Thursday, February 21, 2008

priorities.

http://news.yahoo.com/s/ap/20080222/ap_on_re_ca/odd_sweden_fish_in_space

ok, now i get it.

i wondered why, even though i liked to solve problems and make things work better, that i never became a scientist.

it`s because i`m not a dumbass.

muscular, sporty little fish?

4 comments:

X. Dell said...

Science has it's own methodology. Things that don't seem important one day, could become so the next. It's a slow deliberate process of discovery, where little things linked together reveal a great deal.

Take Robert Goddard, for example. Working as he did with rockets led to the basis of space flight in the 21st century, even though everyone and his mother called him a dumbass at the time (what practical relevance this work had was one issue; the findings, conflicting as they did with previously established scientific fact--namely that rockets cannot work in a vacuum--was the other).

Of course, science isn't the only knowledge, or the only place one can use problem solving skills. That's why they invented epistemology.

Dr.Alistair said...

ell, yeah. and it`s important not to get one`s ego caught up in such discussions.

the boundaries established by science have to be broken down if human existance is to continue, and it will be the mavericks who persist outside of the safety and sanctity of peer-review and funding.....

Anonymous said...

Well, it always has been the mavericks outside of the establishment that has projected science forward whether we are talking Galileo or Einstein. And now there is that new surfer dude on the scene who recently made a stink with a new theory of Quantum gravity...

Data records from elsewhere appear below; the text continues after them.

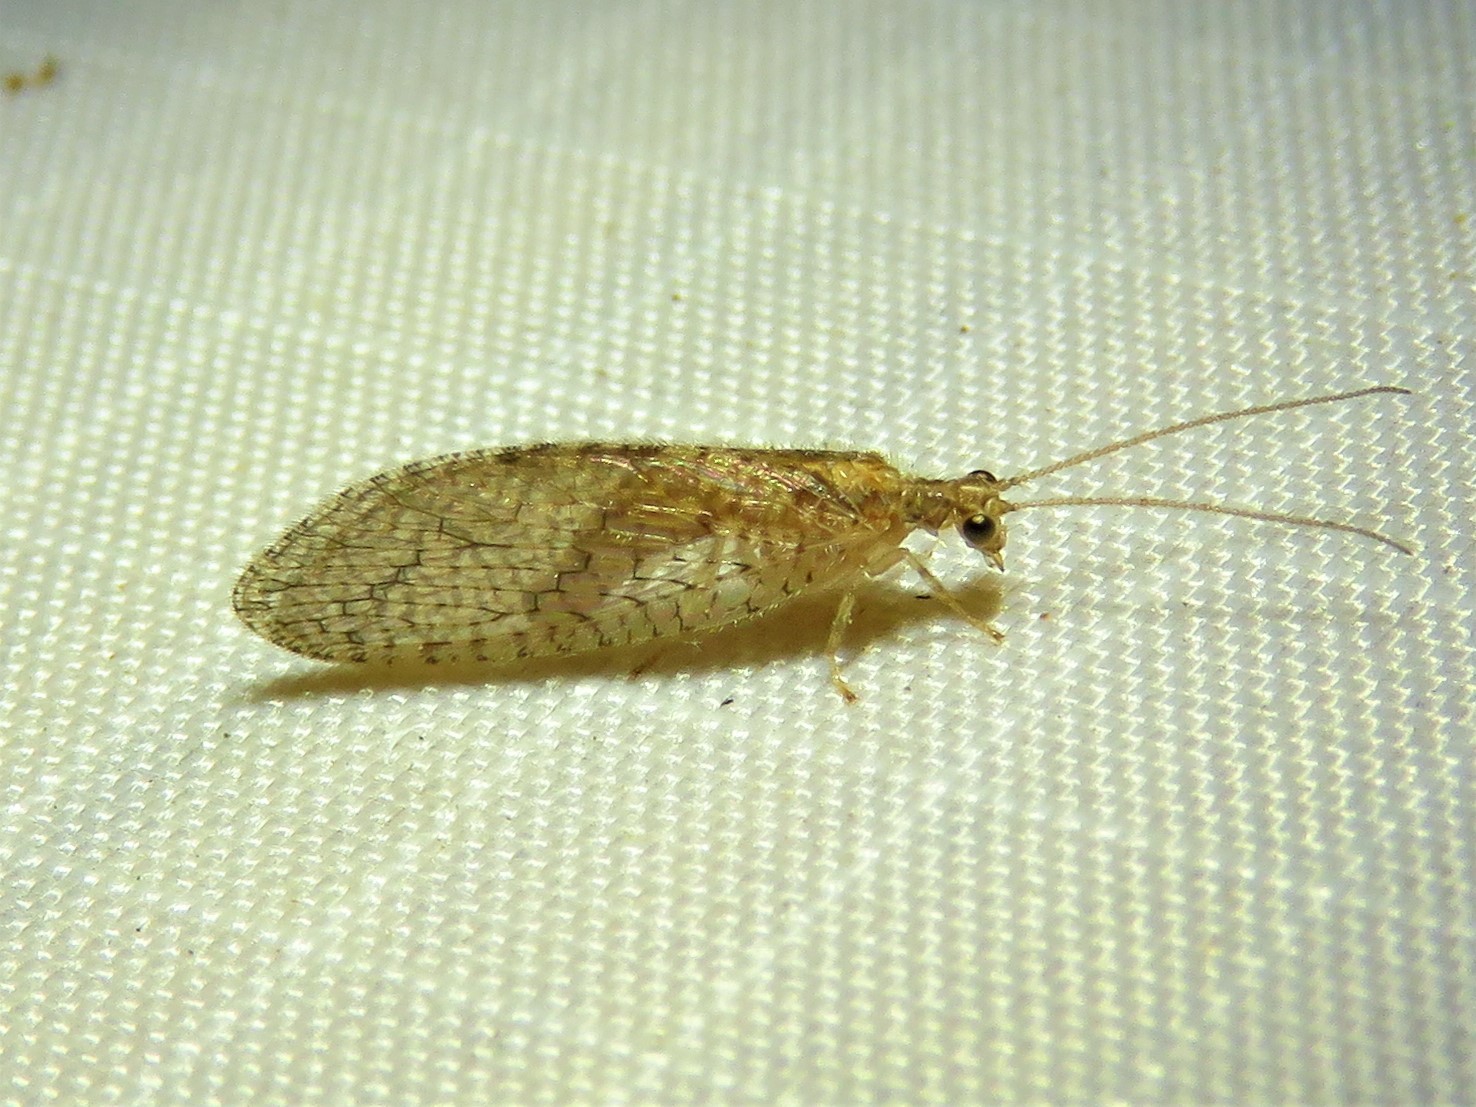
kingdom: Animalia
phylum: Arthropoda
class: Insecta
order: Neuroptera
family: Hemerobiidae
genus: Micromus
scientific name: Micromus posticus
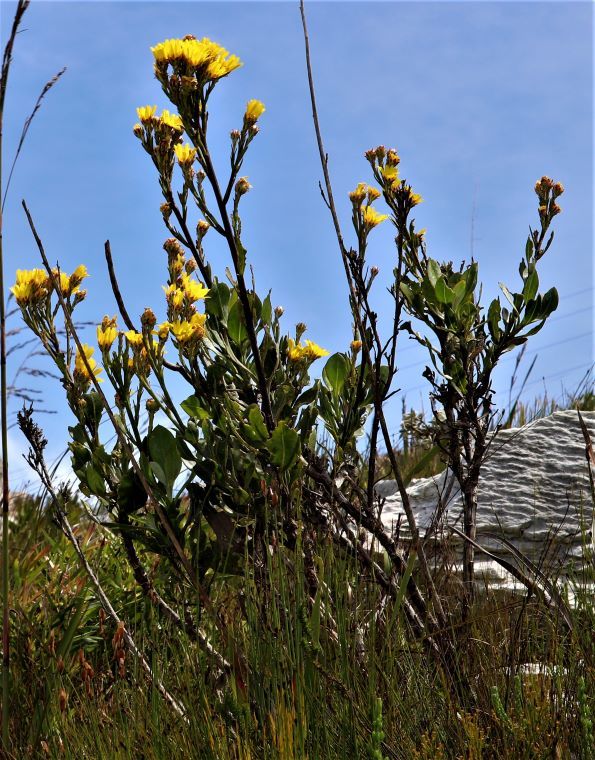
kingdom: Plantae
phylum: Tracheophyta
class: Magnoliopsida
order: Asterales
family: Asteraceae
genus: Osteospermum
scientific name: Osteospermum junceum
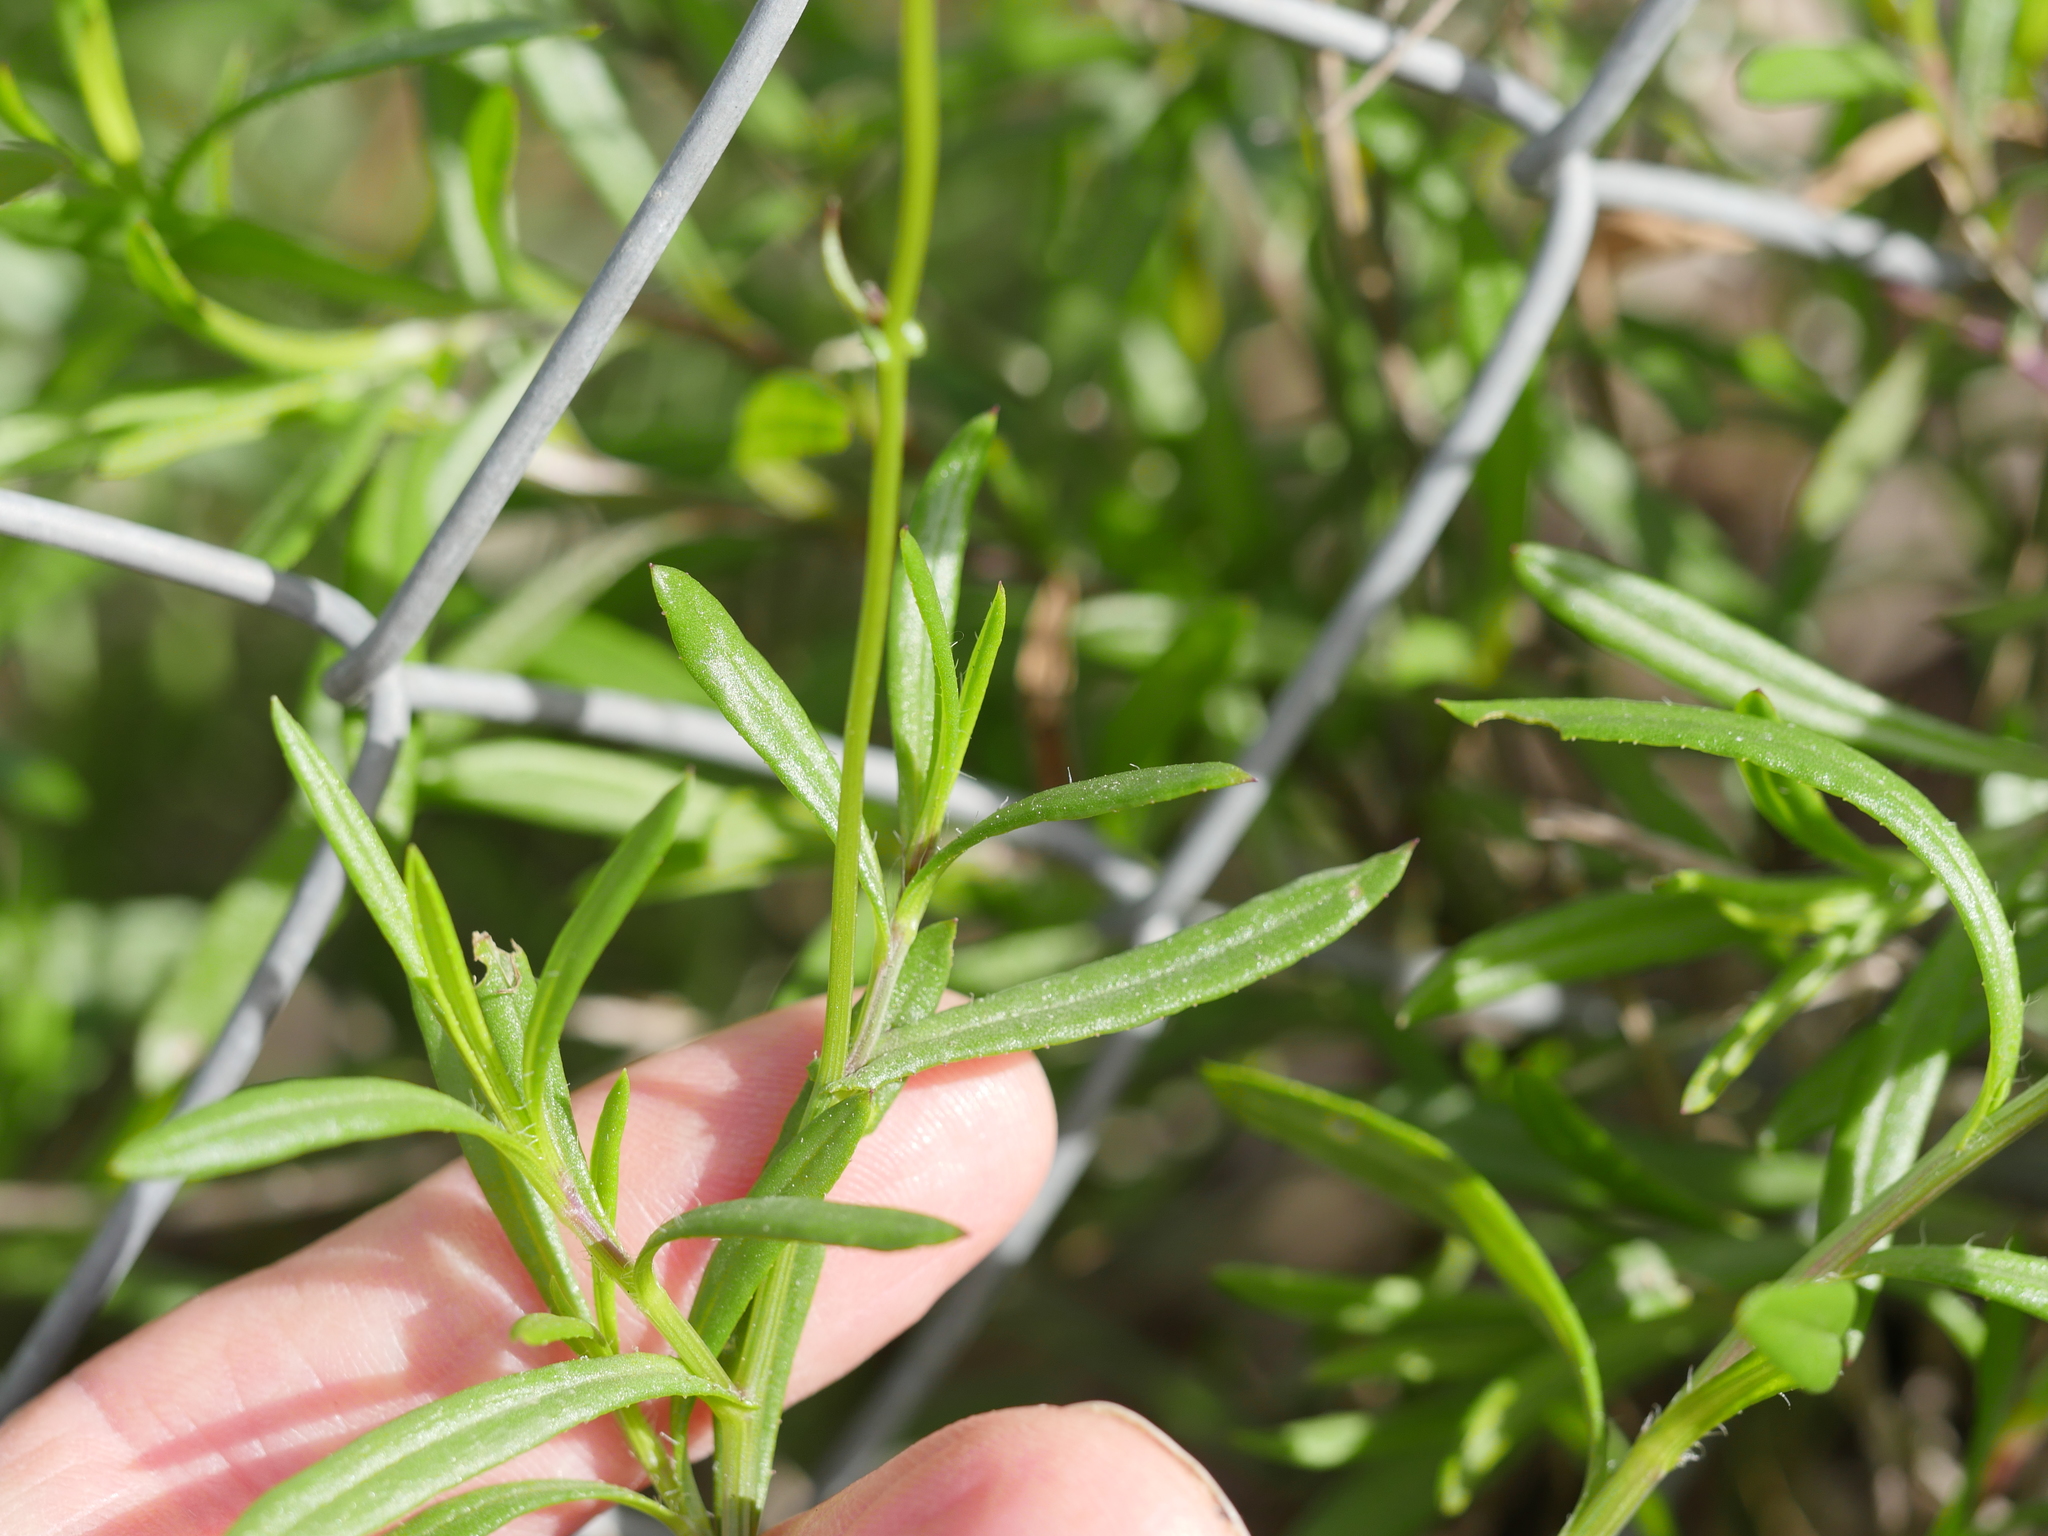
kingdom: Plantae
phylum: Tracheophyta
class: Magnoliopsida
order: Asterales
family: Asteraceae
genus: Senecio
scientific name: Senecio skirrhodon
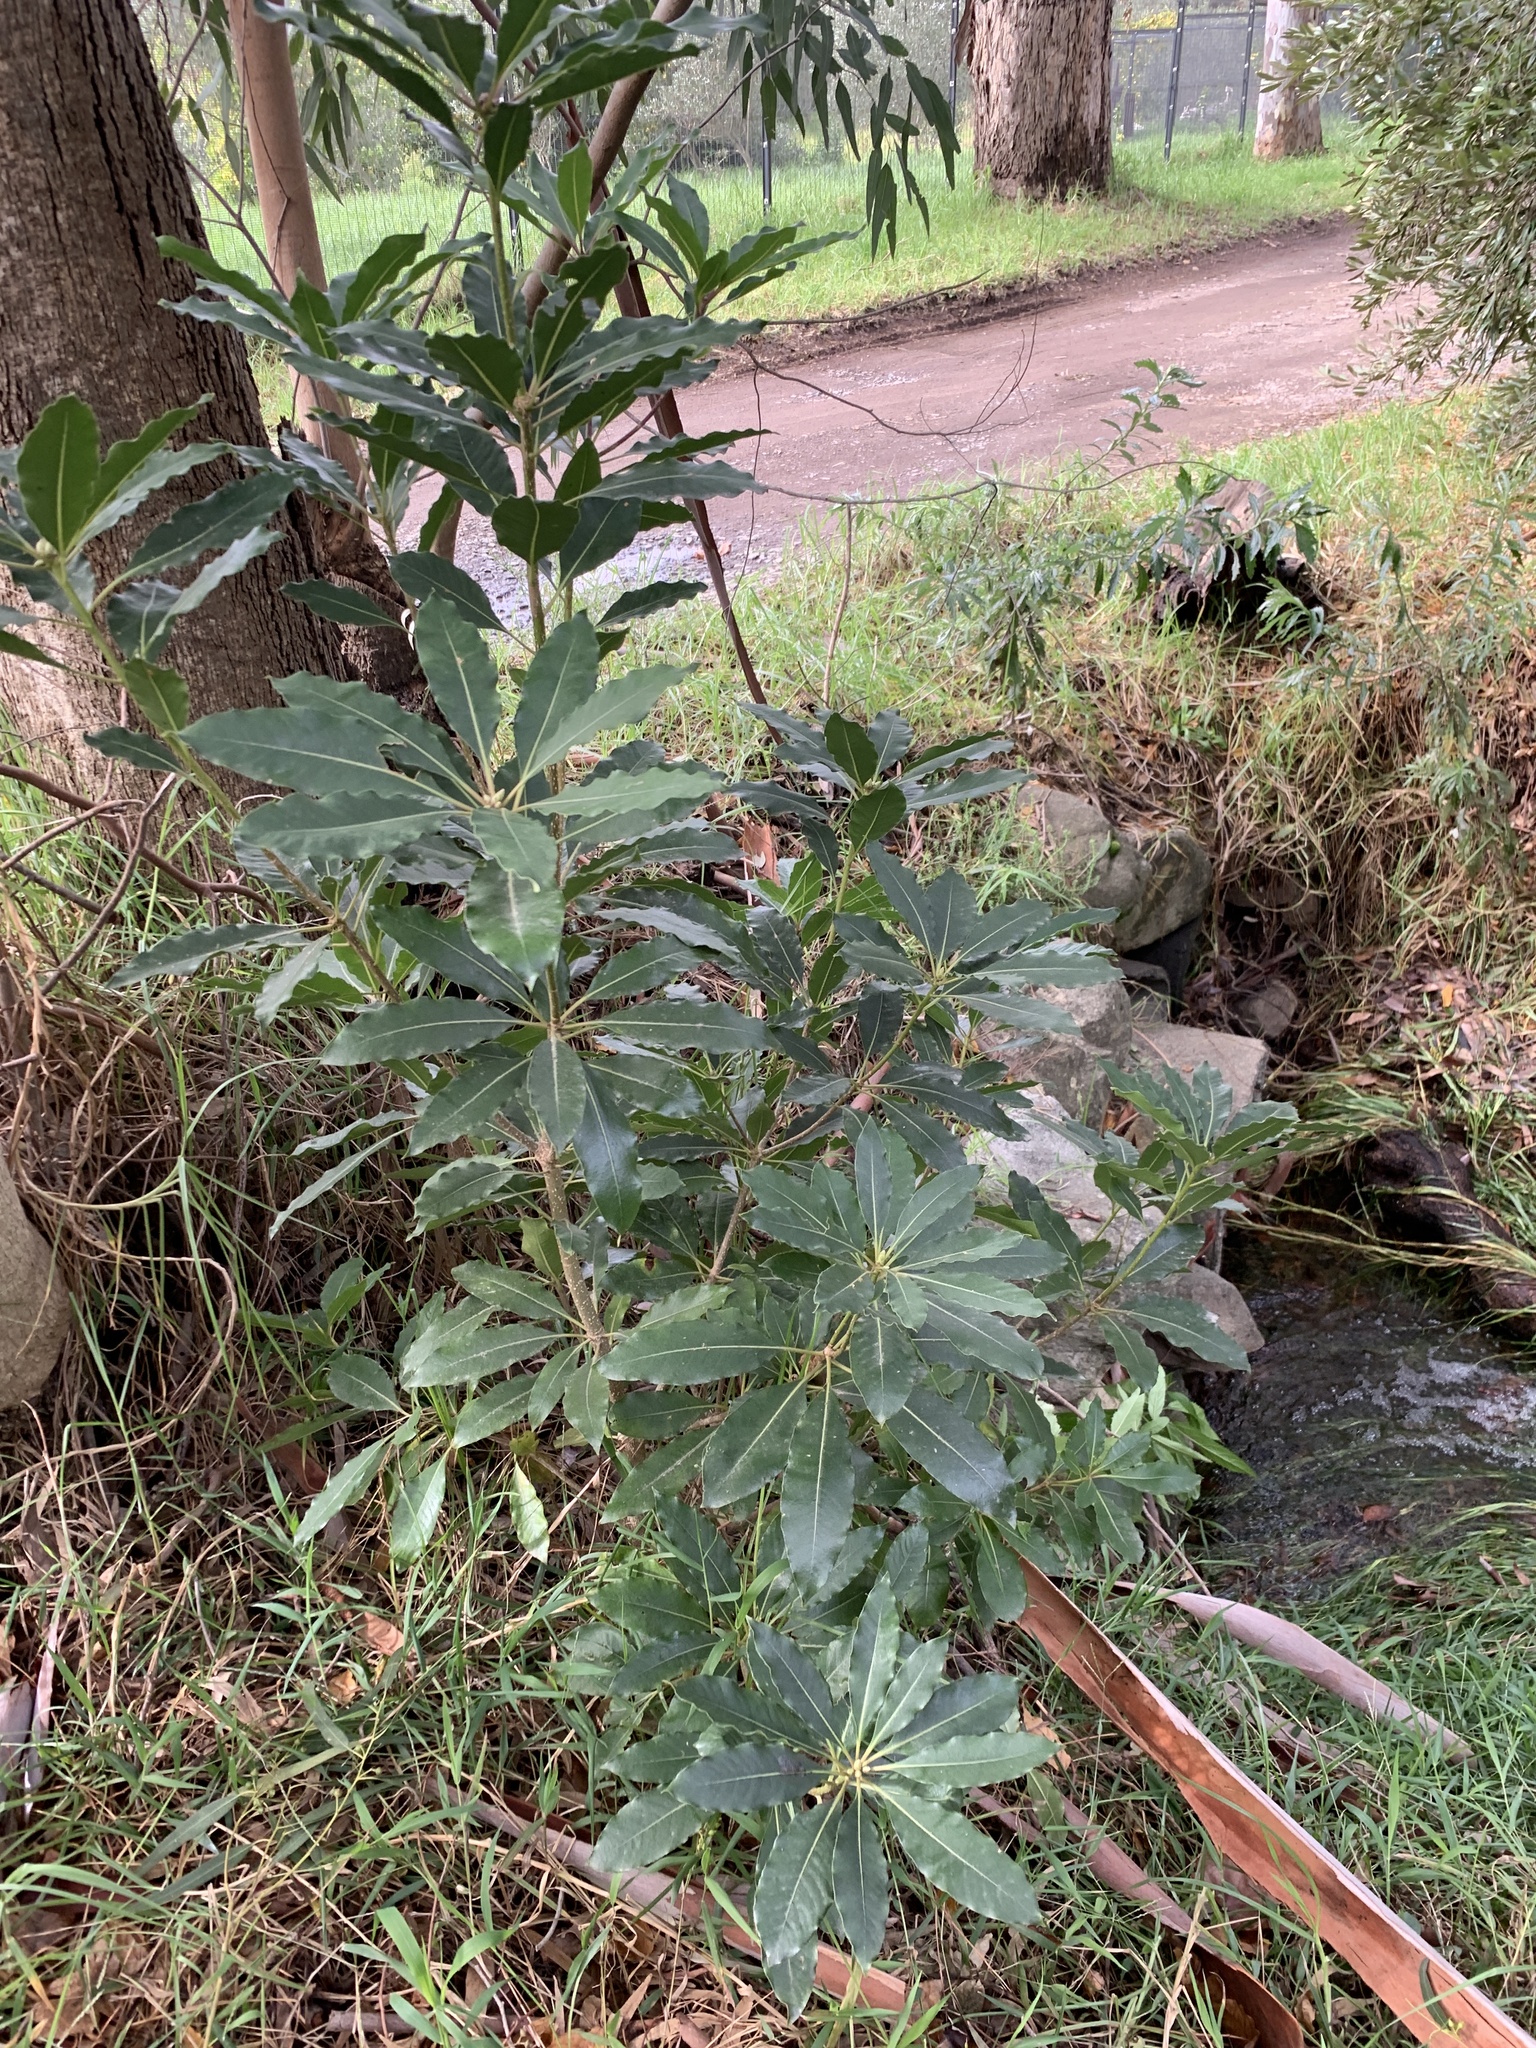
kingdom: Plantae
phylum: Tracheophyta
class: Magnoliopsida
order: Apiales
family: Pittosporaceae
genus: Pittosporum
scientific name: Pittosporum undulatum
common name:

Hmmm, were the fish swimming in zero gravity? That might have made it more fun.

Dr.Alistair said...

the status quo doesn`t like change.

if an alien race shows up on the white house lawn there will be scientists jumping out of buildings.
it is very difficult to teach newtonian mechanics after the faster-than-light guys show up.....or justify a paycheque.

and i think the fish were in zero-g.